Alexej von Jawlensky - Variation - image-1

Lot 313 Dα

Alexej von Jawlensky - Variation

Auction 1070 - overview Cologne
03.06.2016, 18:00 - Modern Art
Estimate: 150.000 € - 200.000 €
Result: 115.000 € (incl. premium)

Alexej von Jawlensky

Variation
Circa 1916

Oil on light card, mounted on card support 32.6 x 25 cm (45 x 36.5 cm) Framed under glass. Monogrammed 'A.J.' in blue lower left. - As is quite often the case with the "Variationen", work process-related drawing pin holes to the upper corners, partially old colour additions to the margins.

“I now began to search for a new path in art. It was a major task. I understood that I did not have to paint what I saw, not even what I felt, but only that which lived within me, in my soul. To put it in symbolic terms, it is like this: I felt within myself, within my breast, the keyboard of an organ and I had to make it resonate. And the nature that was in front of me served me only as a prompter. And that was a key that unlocked this organ and made it resonate. In the beginning it was very difficult. But little by little, it became easy for me to use colours and forms to find what was within my soul.” (letter from Alexei von Jawlensky to Jan Verkade, 12 June 1938, cited in Clemens Weiler, Alexej von Jawlensky, der Maler und Mensch, Wiesbaden 1955, pp. 39 ff.)
The “Variationen über ein landschaftliches Thema” form an exceptional group of works within Alexej von Jawlensky's oeuvre. The majority of them were created in St Prex, next to Lake Geneva, where the artist and Marianne von Werefkin had fled together immediately after the outbreak of the war in 1914. With his easel placed directly next to the window, Jawlensky created variation after variation of the view from this point in his home down on to the park path that led to the lake.

» Work instruction
Check each statement against the Jawlensky lot description: (a) the work is monogrammed in blue at the lower right; (b) most of the "Variationen" were created in St Prex, next to Lake Geneva; (c) the quoted letter was addressed to Clemens Weiler. Mark each yes or no and quote the words of the description that decide it.

Point tracking data
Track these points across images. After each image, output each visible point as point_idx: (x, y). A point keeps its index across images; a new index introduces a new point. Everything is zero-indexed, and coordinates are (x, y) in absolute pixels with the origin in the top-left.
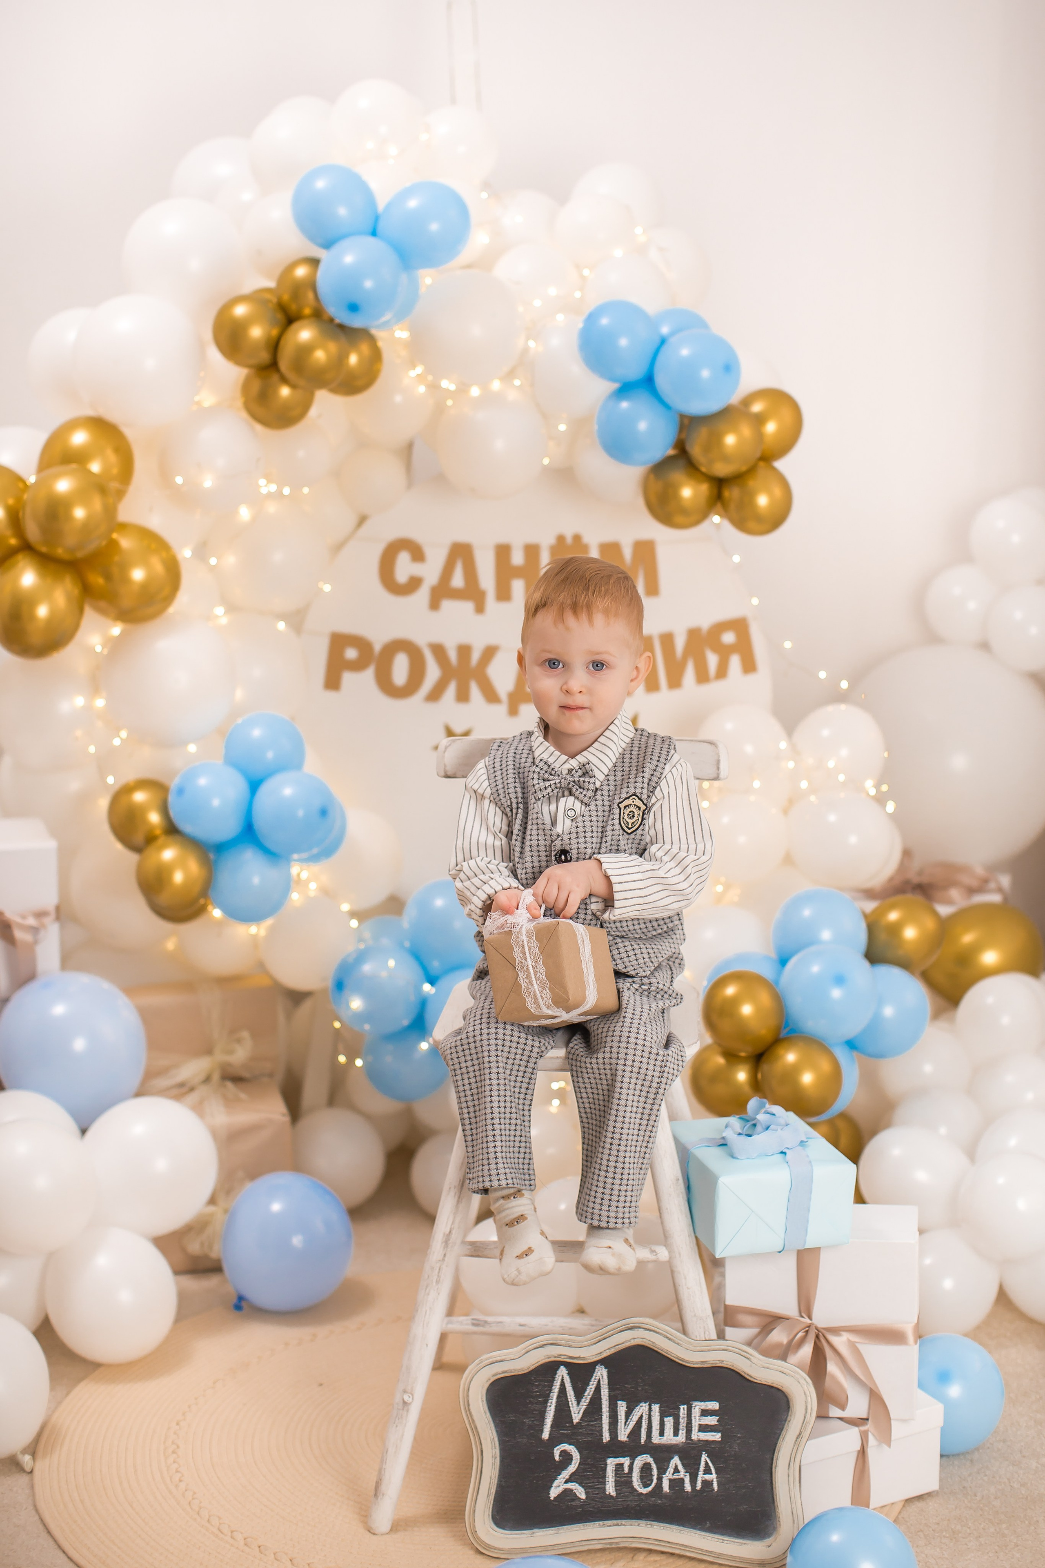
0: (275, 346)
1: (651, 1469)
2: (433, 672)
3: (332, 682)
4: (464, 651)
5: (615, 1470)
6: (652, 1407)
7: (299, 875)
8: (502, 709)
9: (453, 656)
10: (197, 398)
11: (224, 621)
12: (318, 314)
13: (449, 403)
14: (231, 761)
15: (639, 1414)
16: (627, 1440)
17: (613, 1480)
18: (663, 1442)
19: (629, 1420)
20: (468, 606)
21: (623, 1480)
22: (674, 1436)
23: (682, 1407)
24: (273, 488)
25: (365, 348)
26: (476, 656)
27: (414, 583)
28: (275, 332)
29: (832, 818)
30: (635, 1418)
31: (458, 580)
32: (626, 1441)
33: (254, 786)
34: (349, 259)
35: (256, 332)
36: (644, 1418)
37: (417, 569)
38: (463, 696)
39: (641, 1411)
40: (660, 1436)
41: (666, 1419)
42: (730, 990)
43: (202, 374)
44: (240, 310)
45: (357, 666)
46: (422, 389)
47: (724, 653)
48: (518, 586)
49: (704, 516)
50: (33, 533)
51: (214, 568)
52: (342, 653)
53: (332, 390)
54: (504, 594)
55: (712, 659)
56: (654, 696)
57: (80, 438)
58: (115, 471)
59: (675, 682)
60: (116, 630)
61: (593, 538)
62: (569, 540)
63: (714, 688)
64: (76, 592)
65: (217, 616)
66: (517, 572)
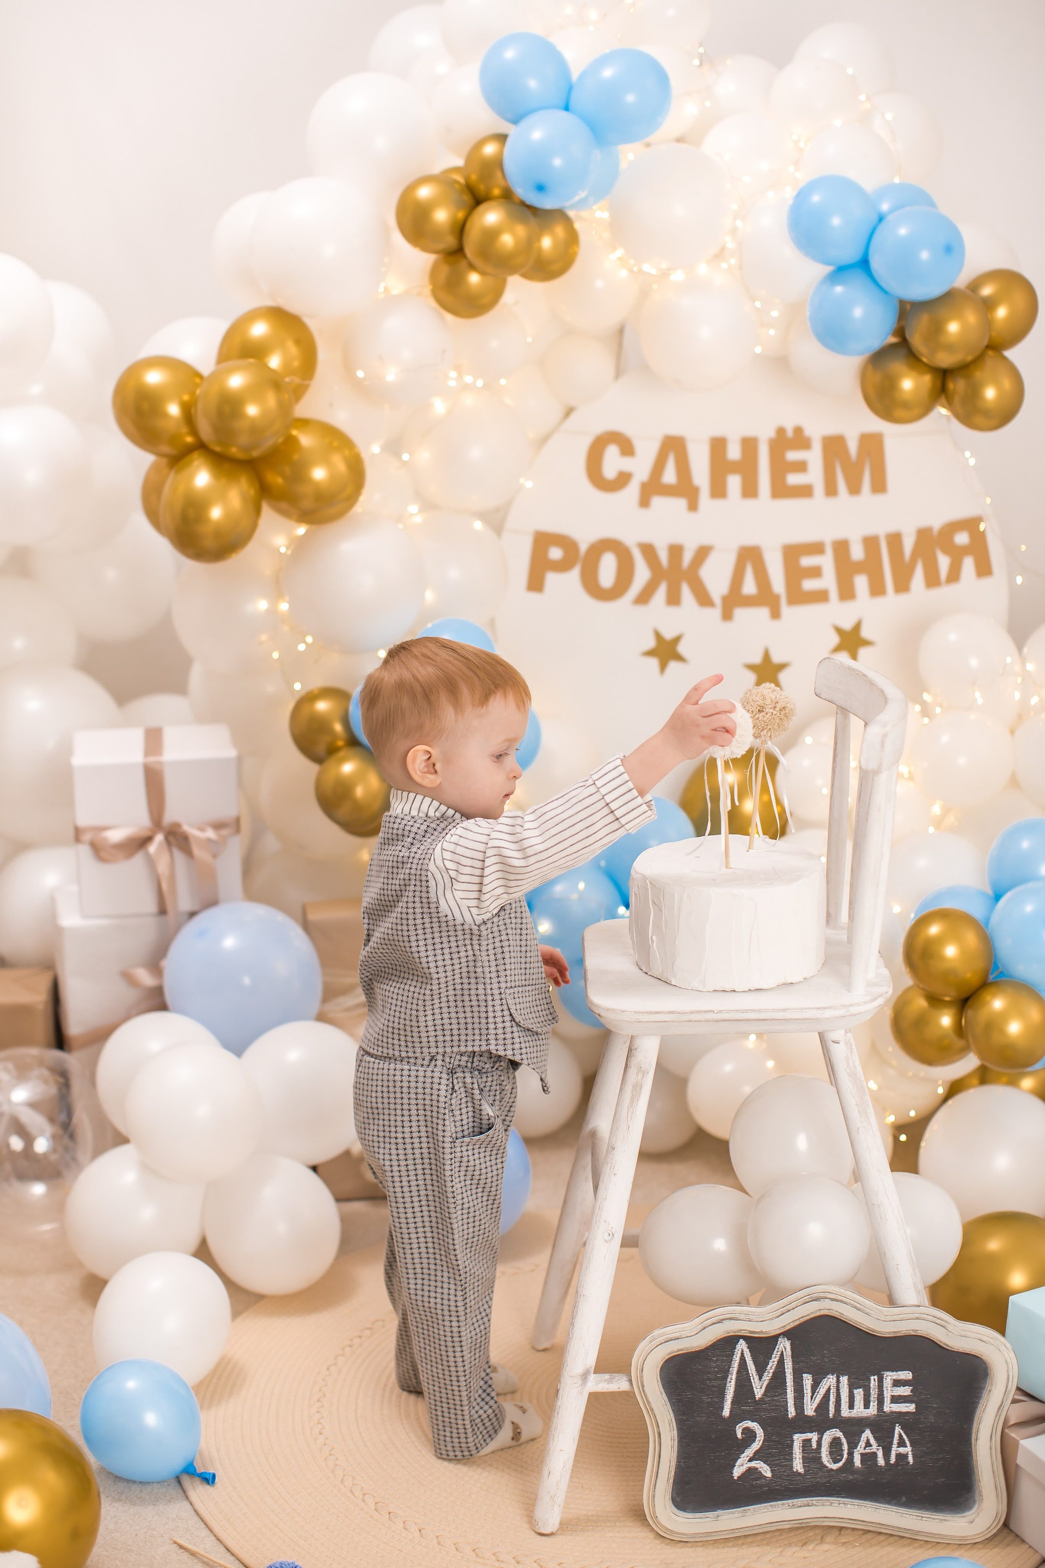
0: (460, 229)
1: (841, 1444)
2: (642, 574)
3: (536, 584)
4: (676, 551)
5: (803, 1446)
6: (841, 1378)
8: (715, 613)
9: (663, 556)
10: (383, 285)
11: (418, 519)
12: (508, 195)
13: (655, 287)
15: (826, 1387)
16: (814, 1414)
17: (801, 1457)
18: (853, 1416)
19: (816, 1393)
20: (680, 504)
21: (811, 1456)
22: (864, 1409)
23: (872, 1378)
24: (469, 379)
25: (560, 231)
26: (687, 557)
27: (623, 479)
28: (461, 215)
30: (822, 1391)
31: (670, 476)
32: (813, 1416)
34: (537, 135)
35: (442, 216)
36: (831, 1391)
37: (626, 464)
38: (674, 599)
39: (828, 1384)
40: (849, 1409)
41: (855, 1391)
42: (934, 930)
43: (386, 260)
44: (424, 192)
45: (562, 566)
46: (624, 273)
47: (957, 555)
48: (734, 482)
49: (927, 410)
50: (206, 431)
51: (405, 464)
52: (546, 552)
53: (525, 276)
54: (719, 490)
55: (944, 562)
56: (879, 601)
57: (259, 330)
58: (296, 364)
59: (902, 586)
60: (301, 530)
61: (816, 432)
62: (790, 433)
63: (946, 592)
64: (252, 492)
65: (412, 515)
66: (734, 467)
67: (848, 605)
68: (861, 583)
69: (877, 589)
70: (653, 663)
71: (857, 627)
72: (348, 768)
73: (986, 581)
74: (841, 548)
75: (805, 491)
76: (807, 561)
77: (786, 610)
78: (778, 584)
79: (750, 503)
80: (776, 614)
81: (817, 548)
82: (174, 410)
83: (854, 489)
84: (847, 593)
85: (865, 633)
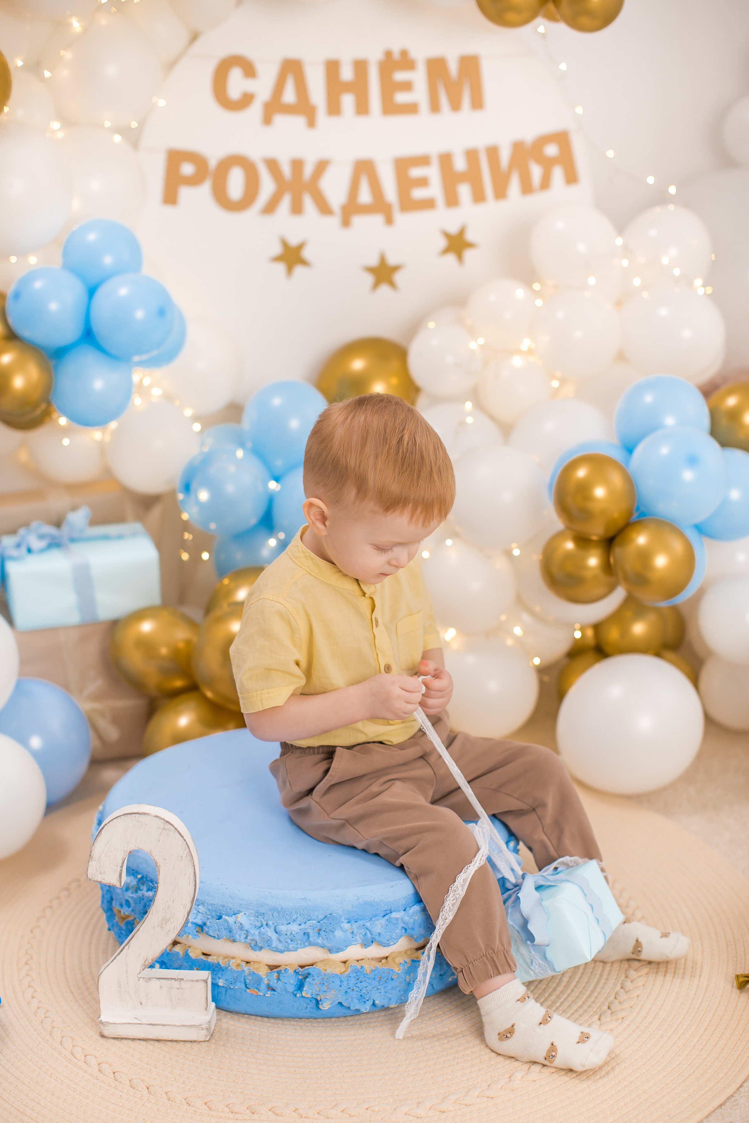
2: (267, 186)
3: (170, 197)
4: (297, 165)
7: (141, 380)
8: (335, 221)
9: (286, 170)
11: (60, 135)
14: (70, 267)
20: (299, 121)
26: (308, 171)
27: (247, 99)
29: (663, 312)
31: (289, 96)
33: (92, 291)
37: (249, 86)
38: (297, 209)
42: (581, 473)
45: (194, 181)
47: (547, 164)
48: (348, 101)
49: (532, 16)
51: (46, 80)
52: (178, 169)
54: (334, 108)
55: (536, 172)
56: (481, 207)
59: (501, 193)
61: (420, 54)
62: (396, 55)
63: (538, 199)
65: (53, 130)
66: (347, 87)
67: (454, 211)
68: (464, 191)
69: (479, 197)
70: (281, 268)
71: (462, 231)
72: (6, 359)
73: (573, 188)
74: (446, 160)
75: (412, 109)
76: (416, 172)
77: (398, 217)
78: (391, 194)
79: (363, 120)
80: (389, 221)
81: (423, 161)
83: (456, 106)
84: (452, 200)
85: (470, 236)
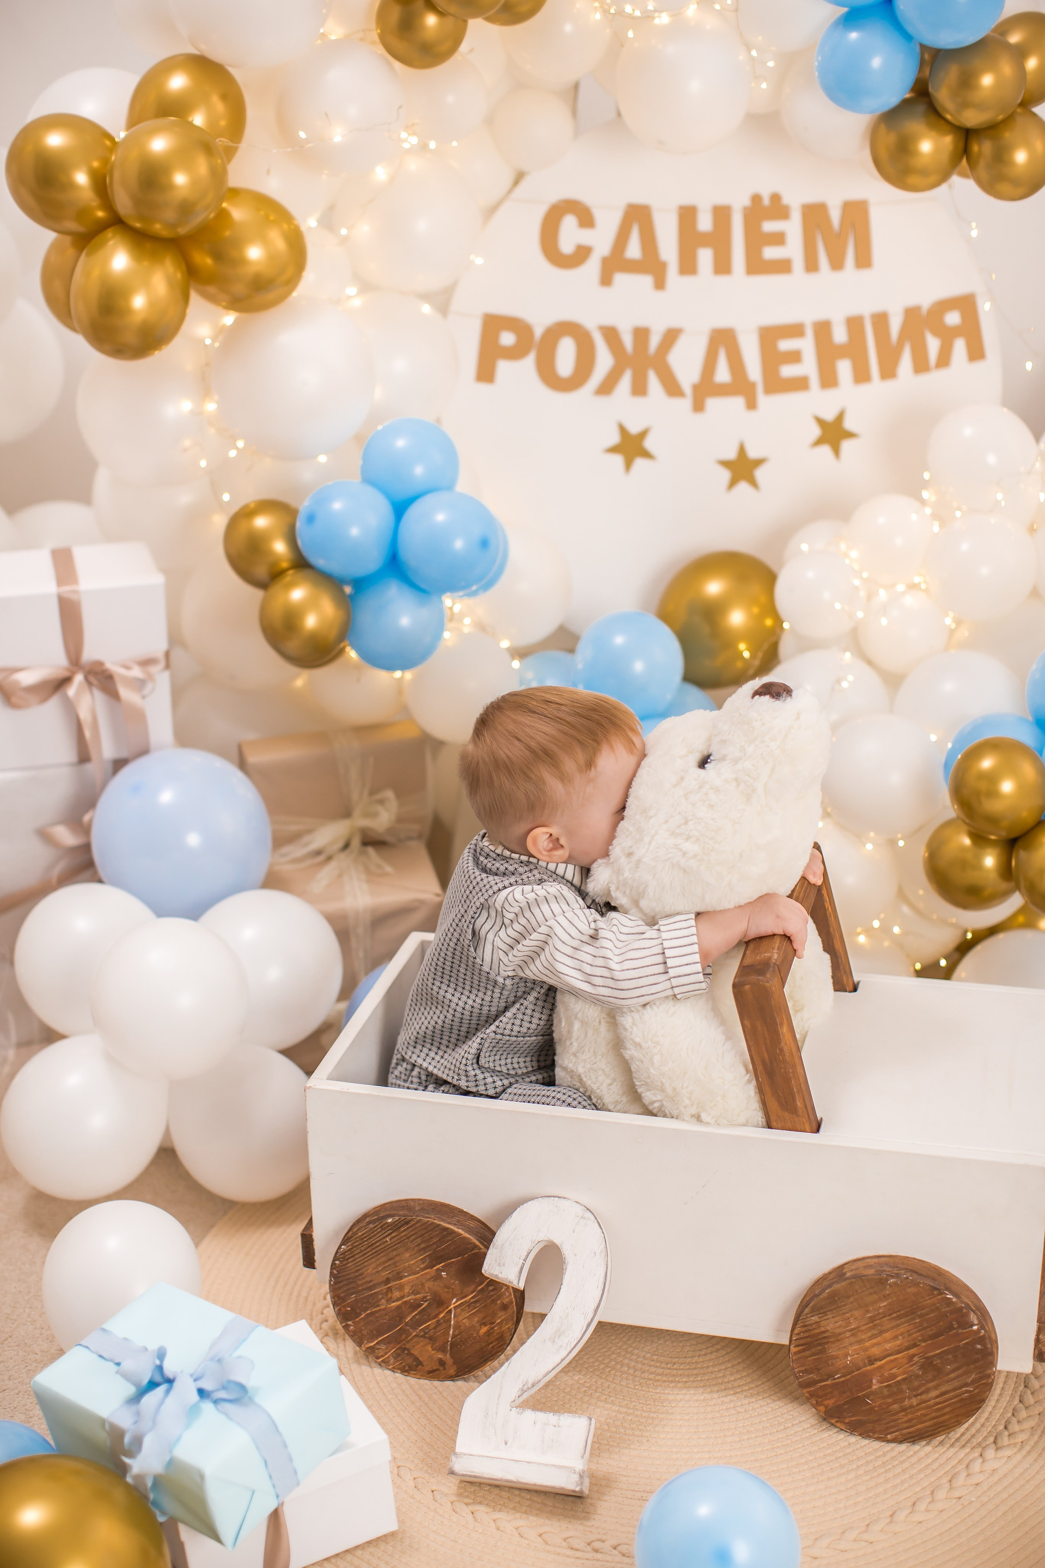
2: (604, 361)
3: (485, 373)
4: (641, 334)
7: (451, 609)
8: (685, 404)
9: (628, 341)
10: (322, 31)
11: (357, 303)
13: (630, 33)
14: (370, 478)
20: (646, 281)
24: (414, 140)
26: (654, 341)
27: (582, 254)
31: (634, 250)
33: (400, 510)
37: (585, 237)
38: (639, 389)
42: (987, 763)
45: (515, 353)
46: (597, 15)
47: (947, 336)
48: (705, 257)
49: (944, 177)
50: (123, 203)
51: (345, 240)
52: (496, 338)
53: (489, 19)
54: (688, 266)
55: (933, 344)
56: (864, 388)
57: (178, 82)
58: (223, 123)
59: (889, 372)
60: (229, 319)
61: (794, 200)
62: (766, 201)
63: (935, 378)
64: (179, 275)
65: (349, 297)
66: (704, 240)
67: (831, 393)
68: (844, 368)
69: (861, 376)
70: (617, 460)
71: (840, 417)
72: (298, 594)
73: (978, 365)
74: (823, 329)
75: (783, 267)
76: (785, 345)
77: (763, 400)
78: (754, 370)
79: (723, 279)
80: (751, 404)
81: (795, 330)
82: (81, 178)
83: (837, 264)
84: (829, 380)
85: (849, 424)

» Solution for this problem
(a) No: "Monogrammed 'A.J.' in blue lower left."
(b) Yes: "The majority of them were created in St Prex, next to Lake Geneva"
(c) No: "letter from Alexei von Jawlensky to Jan Verkade, 12 June 1938"